Reading text
——
Origins

by Pascal Jacob

When jumping, leaping or springing up, the energy condensed so that a body might lift itself off the ground is fascinating. And desirable. Being capable of crossing an abyss, or conquering the void, is a very human obsession. Early solutions were mythological and magical in nature. Seven league boots appeared for the first time in Charles Perrault's (1628-1703) fairy tale, Sleeping Beauty and became very popular with the tale of Tom Thumb, by the same author, in which they play a far more central role. These magic boots enable their wearer to jump long distances, in the mythological tradition of Perseus' sandals, Mercury's winged heels and Loki's shoes – the Nordic god of discord.

The idea of raising oneself up, mainly over a wall, was an early incentive for the principle of propulsion. The use of a thin tree trunk, sufficiently flexible to create a rebound effect, such as elm for example, was the prelude to the Russian bar. A popular game in Russia, it was played at village fairs before gradually developing into an original discipline, which was adopted by the circus and developed both acrobatically and technologically. The first Russian bar companies were faithful to the original spirit of the game and developed their exercises on a simple, flexible wooden cylinder. Beyond the material, it was the narrow width of the support that rendered the performance spectacular. Acrobats such as the Chemchours dazzled audiences by performing on simple bars carried on the shoulder of a vigilant partner. The bars were gradually made wider to enable more complex figures. They were also made more flexible with the use of fibreglass, and enabled somersaults to be performed in ever-higher numbers. A current Russian bar can propel an acrobat eight metres into the air. This rebound energy is found in the ancient practice of cuerda dinamica, a technique developed mostly in Colombia, where it was similar to a street game, and where it gradually transformed into an acrobatic technique. The rope artist José Henry Caycedo, trained at the Fratellini Academy, presented this form, which is rare in the West, at the 29th Festival Mondial du Cirque de Demain. The discipline has elements of the slackline, a contemporary rope dance practised freely using a simple flat strap stretched between two trees.
——
Exercise task A
Can you replace "Identify" with "Locate" in the rows, starting with the first row and going on through the line with "text_box typedef struct", and reproduce those lines with everything else unchanged?
The rows that follow are unrelated to the circus text.
——
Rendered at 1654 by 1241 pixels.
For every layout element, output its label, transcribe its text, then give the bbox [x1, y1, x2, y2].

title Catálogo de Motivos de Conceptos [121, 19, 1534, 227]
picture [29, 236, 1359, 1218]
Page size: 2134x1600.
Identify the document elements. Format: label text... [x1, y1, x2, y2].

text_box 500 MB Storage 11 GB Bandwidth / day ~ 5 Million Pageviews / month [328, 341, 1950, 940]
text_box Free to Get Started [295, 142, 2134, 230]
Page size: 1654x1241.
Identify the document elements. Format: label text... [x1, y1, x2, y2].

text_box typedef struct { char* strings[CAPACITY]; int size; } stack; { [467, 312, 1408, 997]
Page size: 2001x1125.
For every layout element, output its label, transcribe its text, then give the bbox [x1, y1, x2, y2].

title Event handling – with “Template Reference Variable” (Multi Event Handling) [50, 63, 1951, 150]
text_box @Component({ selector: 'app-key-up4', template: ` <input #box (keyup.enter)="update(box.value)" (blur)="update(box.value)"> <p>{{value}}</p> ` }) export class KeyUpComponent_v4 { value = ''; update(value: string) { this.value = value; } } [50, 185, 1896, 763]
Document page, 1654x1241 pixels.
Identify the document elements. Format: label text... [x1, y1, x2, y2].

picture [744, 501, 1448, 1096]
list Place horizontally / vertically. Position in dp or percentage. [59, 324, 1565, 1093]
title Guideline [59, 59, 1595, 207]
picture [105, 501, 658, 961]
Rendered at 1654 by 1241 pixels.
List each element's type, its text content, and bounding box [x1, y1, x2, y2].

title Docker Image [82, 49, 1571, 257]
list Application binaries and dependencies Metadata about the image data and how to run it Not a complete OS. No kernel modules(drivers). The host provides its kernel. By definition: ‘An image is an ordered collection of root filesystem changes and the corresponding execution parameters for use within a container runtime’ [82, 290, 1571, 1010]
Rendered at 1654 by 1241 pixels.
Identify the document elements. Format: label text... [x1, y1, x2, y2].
——
Exercise task B
Would you reproduce the passage of the circus text starting with "When jumping, leaping" and going on through "god of discord."?

Correct answer A
Rendered at 1654 by 1241 pixels.
For every layout element, output its label, transcribe its text, then give the bbox [x1, y1, x2, y2].

title Catálogo de Motivos de Conceptos [121, 19, 1534, 227]
picture [29, 236, 1359, 1218]
Page size: 2134x1600.
Locate the document elements. Format: label text... [x1, y1, x2, y2].

text_box 500 MB Storage 11 GB Bandwidth / day ~ 5 Million Pageviews / month [328, 341, 1950, 940]
text_box Free to Get Started [295, 142, 2134, 230]
Page size: 1654x1241.
Locate the document elements. Format: label text... [x1, y1, x2, y2].

text_box typedef struct { char* strings[CAPACITY]; int size; } stack; { [467, 312, 1408, 997]

Correct answer B
When jumping, leaping or springing up, the energy condensed so that a body might lift itself off the ground is fascinating. And desirable. Being capable of crossing an abyss, or conquering the void, is a very human obsession. Early solutions were mythological and magical in nature. Seven league boots appeared for the first time in Charles Perrault's (1628-1703) fairy tale, Sleeping Beauty and became very popular with the tale of Tom Thumb, by the same author, in which they play a far more central role. These magic boots enable their wearer to jump long distances, in the mythological tradition of Perseus' sandals, Mercury's winged heels and Loki's shoes – the Nordic god of discord.